- **Problemas por resolver**
(1) Indica si cada afirmación coincide con el texto sobre Trump y Sanders: (a) en España, el PP y el PSOE perdieron gran parte de su electorado ante Ciudadanos y Podemos; (b) cuando lanzaron sus campañas, Trump y Sanders parecían tener grandes posibilidades de incidir en el debate; (c) Trump busca a los votantes que comulgan con el nativismo conservador. Responde sí o no en cada caso y cita textualmente las palabras decisivas.
(2) Copia sin cambios la parte del texto sobre Trump y Sanders que comienza con las palabras que contienen "Aunque representan cosas" y termina con "a pronunciar públicamente.".

- **Fragmento para leer**
Estados Unidos: el antiestablishment

Señal de los tiempos que vivimos, los partidos tradicionales en diferentes partes del mundo están batallando por mantener su hegemonía. En España, el PP y el PSOE perdieron gran parte de su electorado, en los más recientes comicios generales, ante formaciones ...

Pascal Beltrán del Río

Pascal Beltrán del Río

Bitácora del director

Señal de los tiempos que vivimos, los partidos tradicionales en diferentes partes del mundo están batallando por mantener su hegemonía.

En España, el PP y el PSOE perdieron gran parte de su electorado, en los más recientes comicios generales, ante formaciones políticas novísimas: Ciudadanos y Podemos.

En Estados Unidos, lo más interesante del proceso para renovar la Presidencia –que culminará con las elecciones de noviembre entrante– es que dos candidatos surgidos de los márgenes de la política han llegado para dominar la discusión en estos tiempos de precampaña: Donald Trump, por la derecha, y Bernie Sanders, por la izquierda.

Aunque representan cosas muy distintas, Trump y Sanders tienen en común el planteamiento de un reto a los políticos tradicionales.

Ambos han mostrado la capacidad de aglutinar a quienes no están conformes con la marcha del país y responsabilizan a los políticos tradicionales de la paulatina erosión de su visión idílica de la sociedad estadunidense.

La primavera pasada, cuando lanzaron sus respectivas campañas en pos de la Casa Blanca, Trump y Sanders parecían no tener mayores posibilidades de incidir en el debate.

Sin embargo, ambos capturaron la atención con discursos que muy pocos personajes de primera línea se hubieran atrevido a pronunciar públicamente.

El empresario ultracapitalista y el senador de ideas socialistas abandonaron los contenidos y los modos aceptados socialmente y, sin pedir perdón por sus dichos, dieron voz a los sentimientos que muchos comparten, pero no se habían atrevido a expresar.

Trump ha decidido ir en busca de los votantes que comulgan con el nativismo conservador, quienes sostienen que los valores fundacionales de Estados Unidos están bajo asedio de liberales e inmigrantes.

- **Material proporcionado**
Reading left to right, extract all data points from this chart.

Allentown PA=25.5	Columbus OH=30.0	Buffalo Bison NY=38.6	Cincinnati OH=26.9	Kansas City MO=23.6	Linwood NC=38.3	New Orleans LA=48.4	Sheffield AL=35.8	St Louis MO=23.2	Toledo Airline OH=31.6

- **Respuestas**
(1)
(a) Sí: "el PP y el PSOE perdieron gran parte de su electorado, en los más recientes comicios generales, ante formaciones políticas novísimas: Ciudadanos y Podemos".
(b) No: "Trump y Sanders parecían no tener mayores posibilidades de incidir en el debate".
(c) Sí: "Trump ha decidido ir en busca de los votantes que comulgan con el nativismo conservador".

(2)
Aunque representan cosas muy distintas, Trump y Sanders tienen en común el planteamiento de un reto a los políticos tradicionales.

Ambos han mostrado la capacidad de aglutinar a quienes no están conformes con la marcha del país y responsabilizan a los políticos tradicionales de la paulatina erosión de su visión idílica de la sociedad estadunidense.

La primavera pasada, cuando lanzaron sus respectivas campañas en pos de la Casa Blanca, Trump y Sanders parecían no tener mayores posibilidades de incidir en el debate.

Sin embargo, ambos capturaron la atención con discursos que muy pocos personajes de primera línea se hubieran atrevido a pronunciar públicamente.